Problem description :: Set down each line of the material that follows exactly, and leave its pictures out.

Source data ::
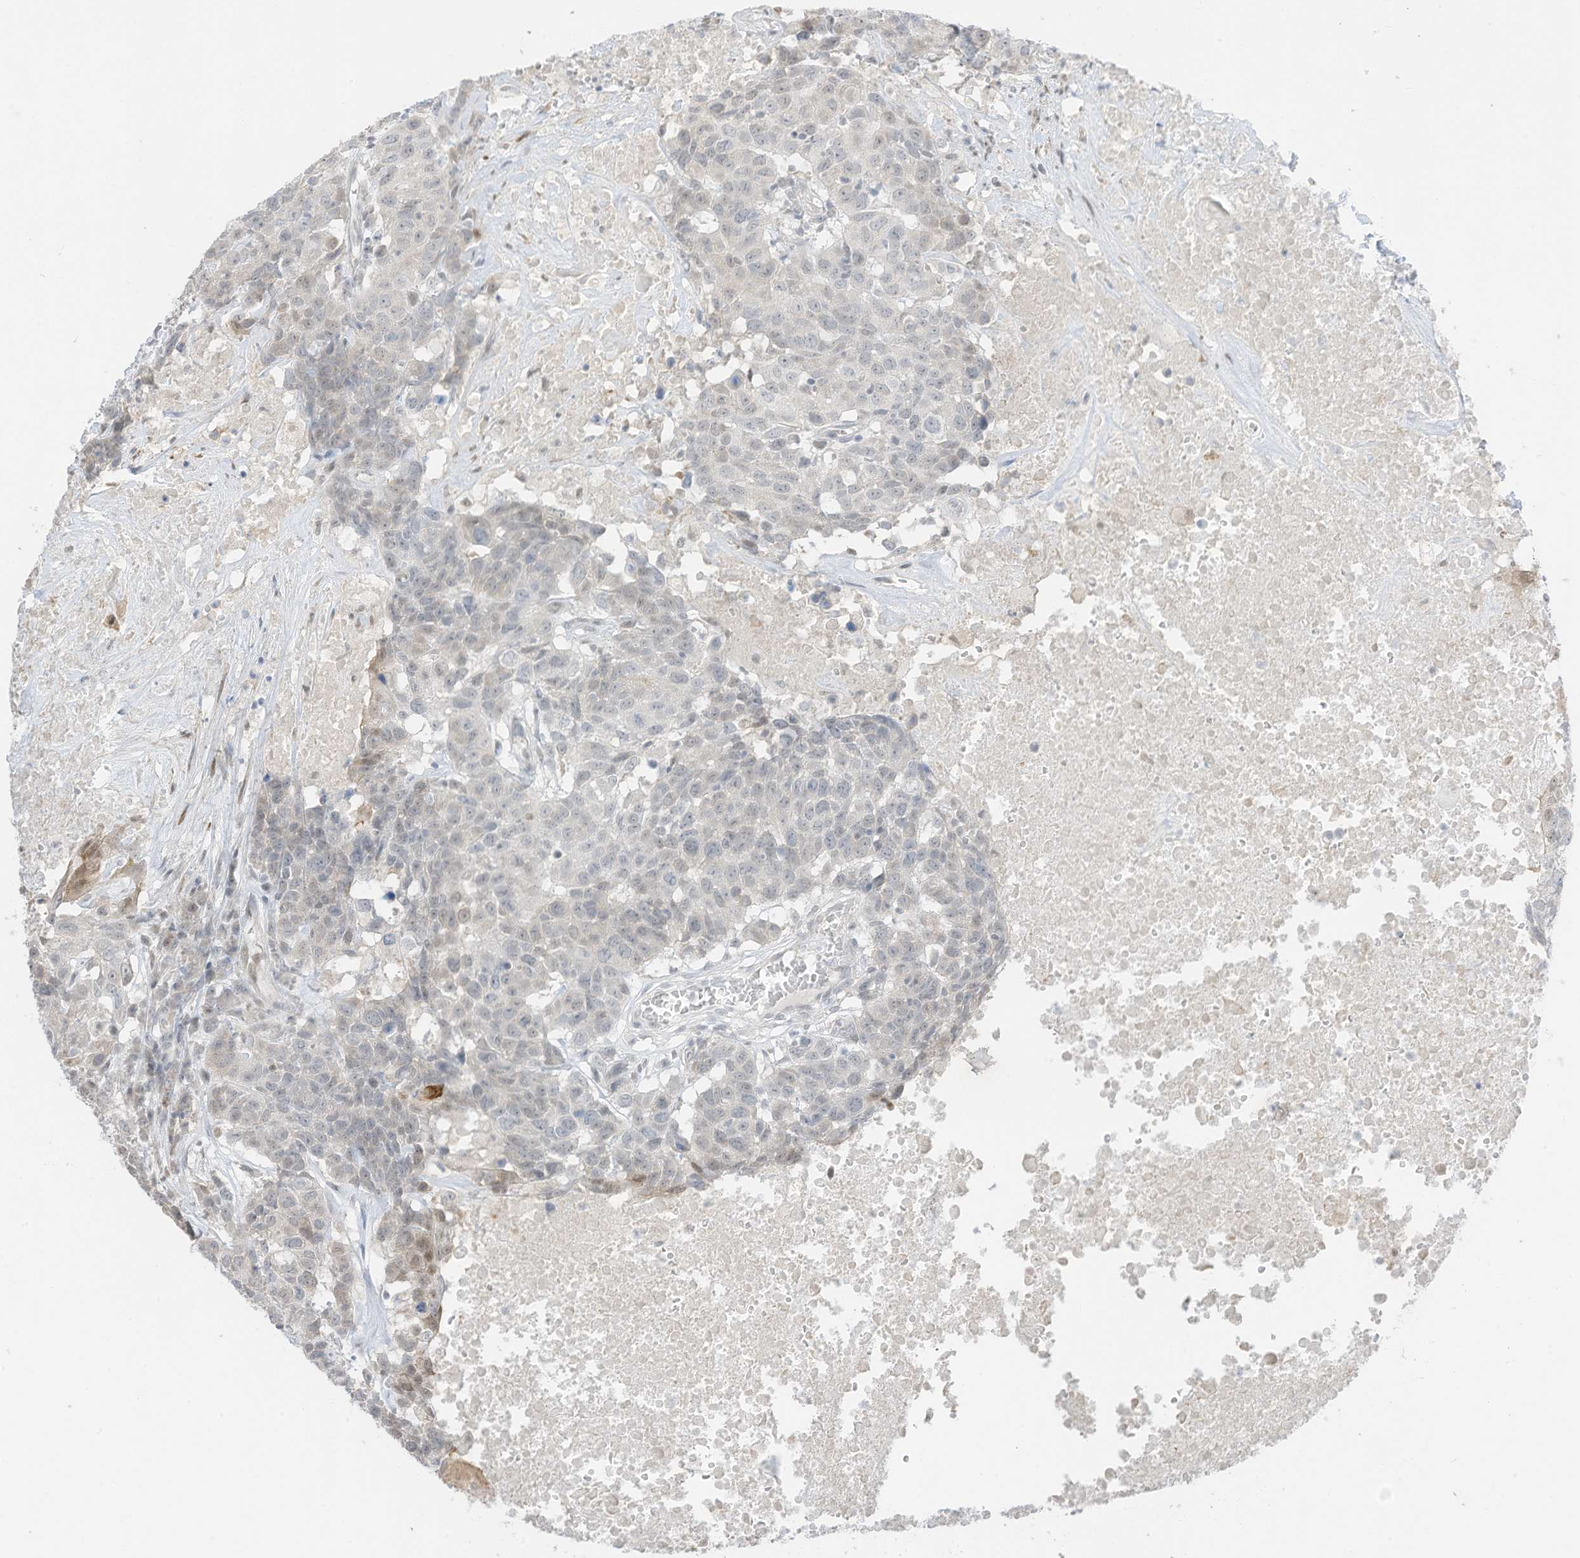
{"staining": {"intensity": "negative", "quantity": "none", "location": "none"}, "tissue": "head and neck cancer", "cell_type": "Tumor cells", "image_type": "cancer", "snomed": [{"axis": "morphology", "description": "Squamous cell carcinoma, NOS"}, {"axis": "topography", "description": "Head-Neck"}], "caption": "Photomicrograph shows no protein positivity in tumor cells of head and neck cancer tissue.", "gene": "ASPRV1", "patient": {"sex": "male", "age": 66}}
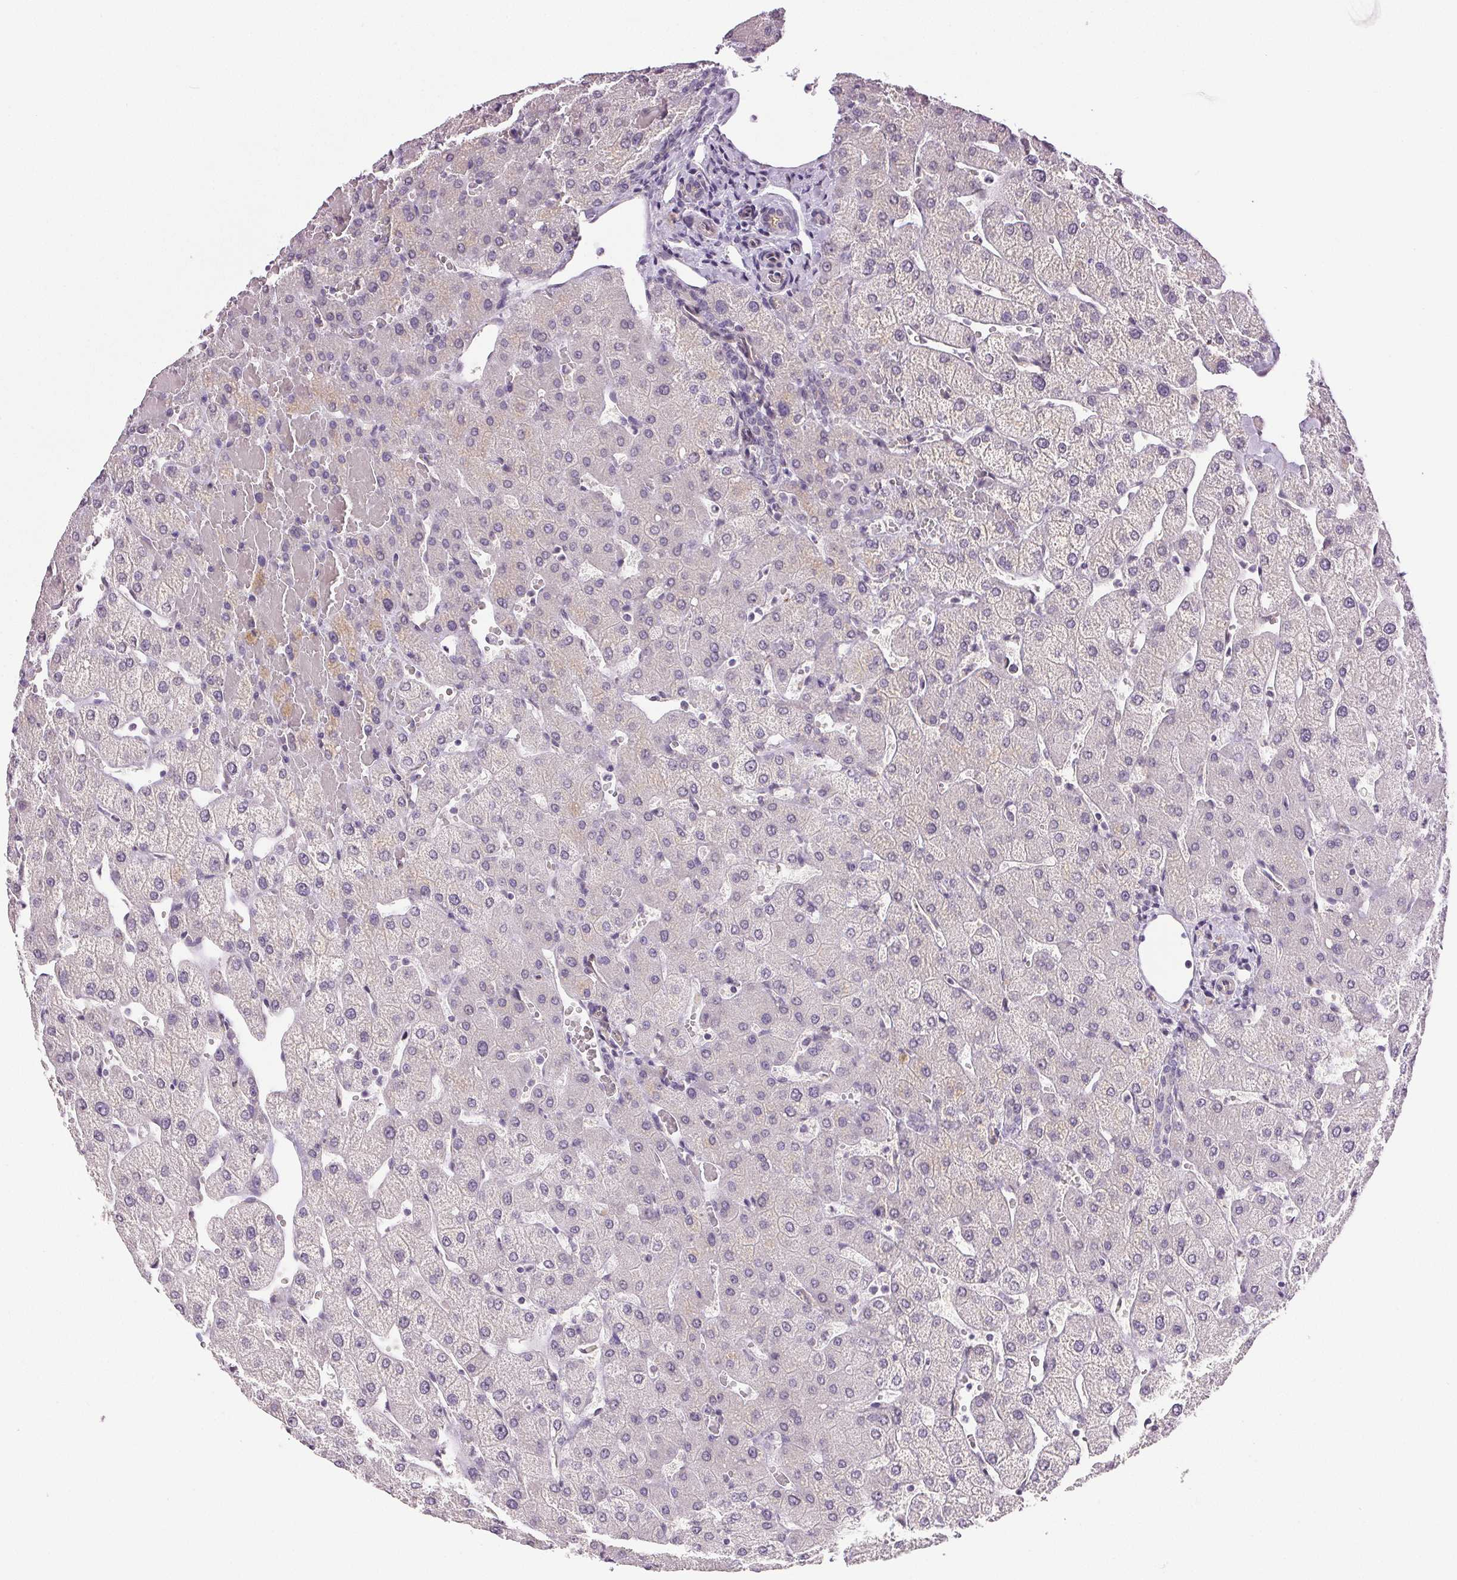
{"staining": {"intensity": "negative", "quantity": "none", "location": "none"}, "tissue": "liver", "cell_type": "Cholangiocytes", "image_type": "normal", "snomed": [{"axis": "morphology", "description": "Normal tissue, NOS"}, {"axis": "topography", "description": "Liver"}], "caption": "The immunohistochemistry (IHC) photomicrograph has no significant positivity in cholangiocytes of liver. (DAB immunohistochemistry with hematoxylin counter stain).", "gene": "PLCB1", "patient": {"sex": "female", "age": 54}}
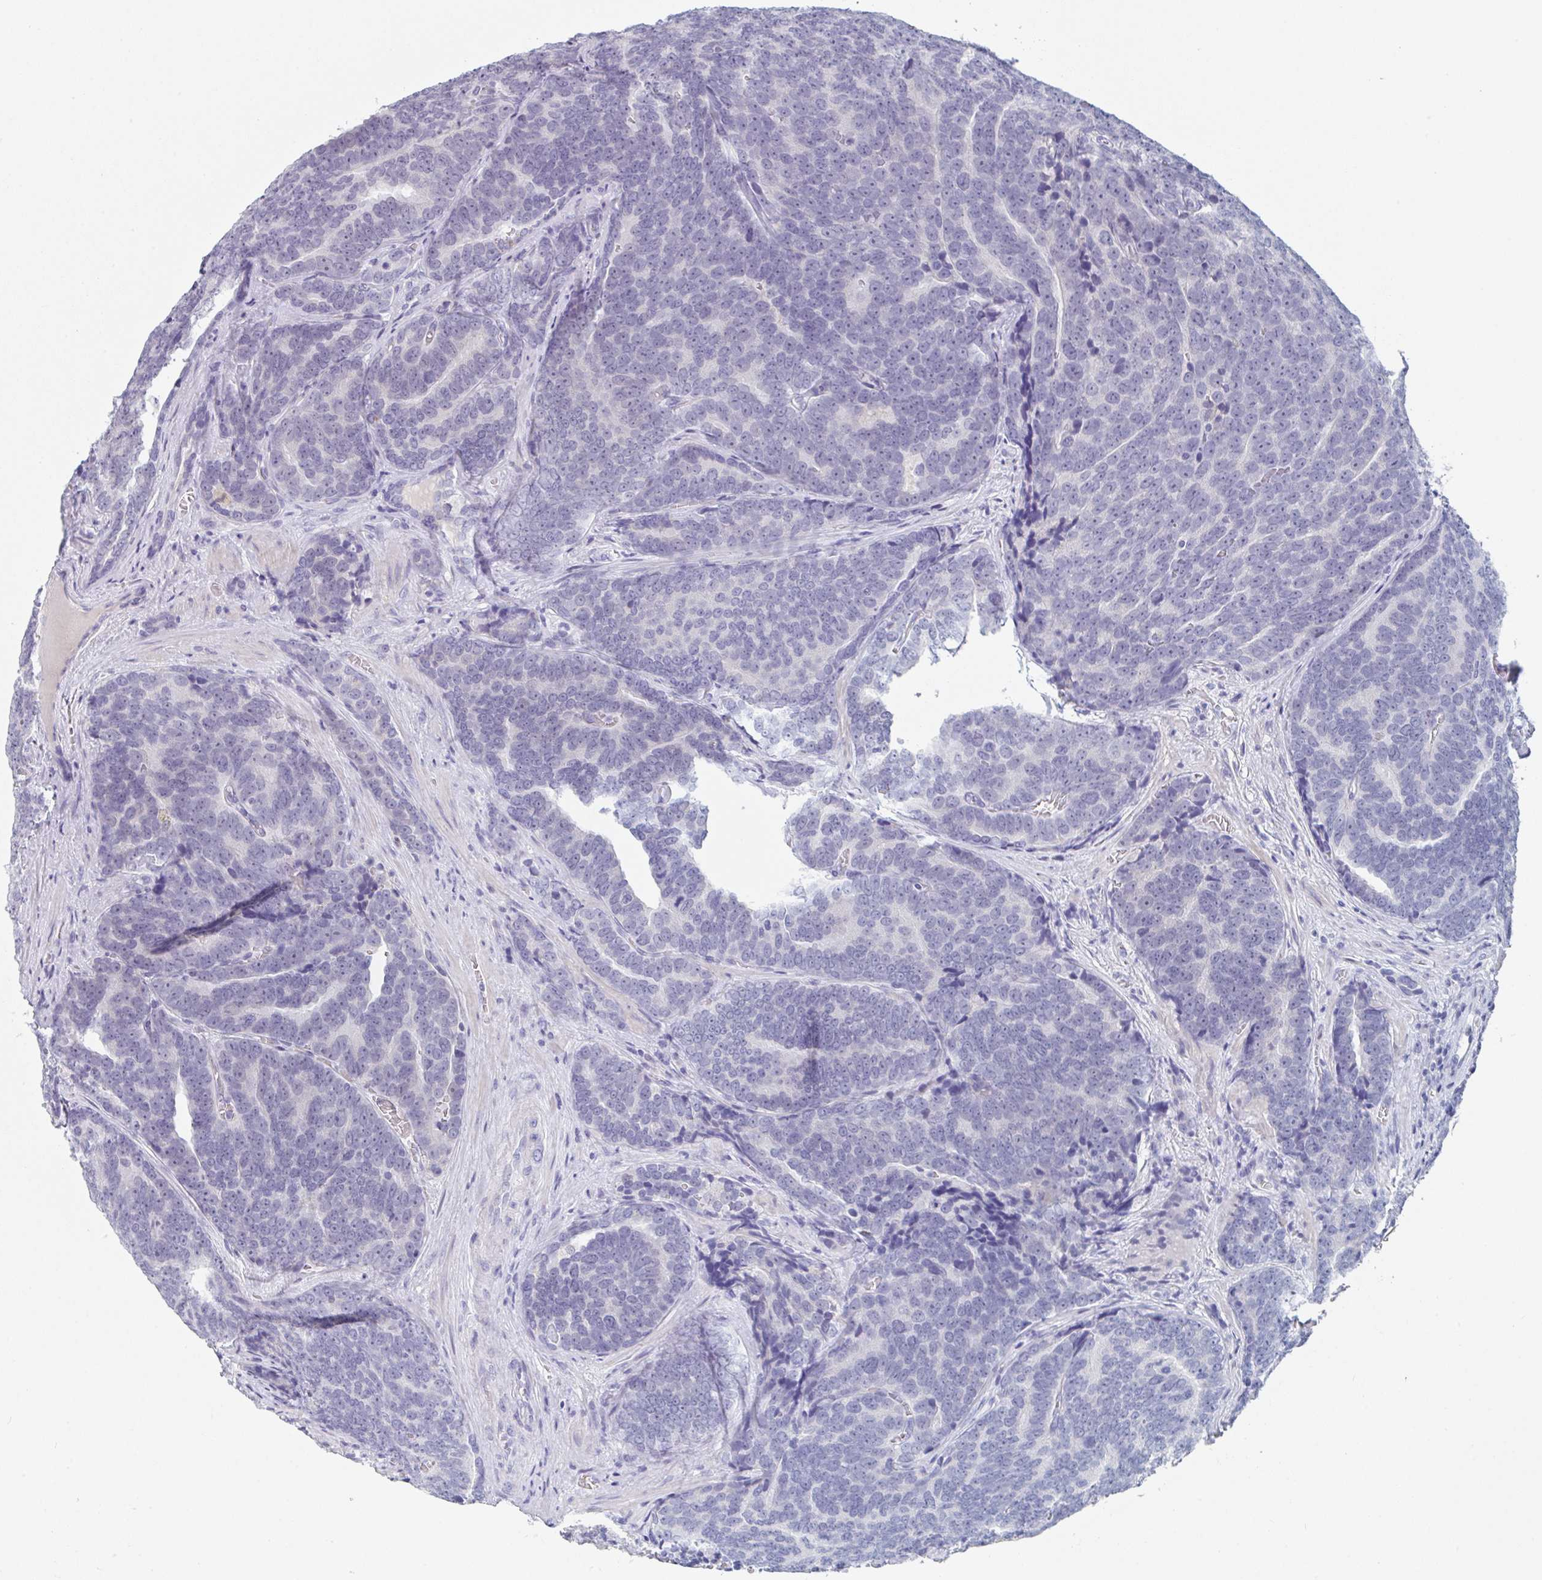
{"staining": {"intensity": "negative", "quantity": "none", "location": "none"}, "tissue": "prostate cancer", "cell_type": "Tumor cells", "image_type": "cancer", "snomed": [{"axis": "morphology", "description": "Adenocarcinoma, Low grade"}, {"axis": "topography", "description": "Prostate"}], "caption": "A histopathology image of prostate cancer (adenocarcinoma (low-grade)) stained for a protein exhibits no brown staining in tumor cells.", "gene": "RUBCN", "patient": {"sex": "male", "age": 62}}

Result of the exercise ::
{"staining": {"intensity": "negative", "quantity": "none", "location": "none"}, "tissue": "head and neck cancer", "cell_type": "Tumor cells", "image_type": "cancer", "snomed": [{"axis": "morphology", "description": "Squamous cell carcinoma, NOS"}, {"axis": "topography", "description": "Head-Neck"}], "caption": "Photomicrograph shows no protein positivity in tumor cells of head and neck cancer tissue.", "gene": "ASPRV1", "patient": {"sex": "male", "age": 66}}
{"staining": {"intensity": "negative", "quantity": "none", "location": "none"}, "tissue": "liver", "cell_type": "Cholangiocytes", "image_type": "normal", "snomed": [{"axis": "morphology", "description": "Normal tissue, NOS"}, {"axis": "topography", "description": "Liver"}], "caption": "The immunohistochemistry (IHC) photomicrograph has no significant positivity in cholangiocytes of liver. (DAB immunohistochemistry with hematoxylin counter stain).", "gene": "PLCB1", "patient": {"sex": "female", "age": 54}}
{"staining": {"intensity": "negative", "quantity": "none", "location": "none"}, "tissue": "prostate cancer", "cell_type": "Tumor cells", "image_type": "cancer", "snomed": [{"axis": "morphology", "description": "Adenocarcinoma, Low grade"}, {"axis": "topography", "description": "Prostate"}], "caption": "A histopathology image of prostate cancer (adenocarcinoma (low-grade)) stained for a protein exhibits no brown staining in tumor cells.", "gene": "RUBCN", "patient": {"sex": "male", "age": 62}}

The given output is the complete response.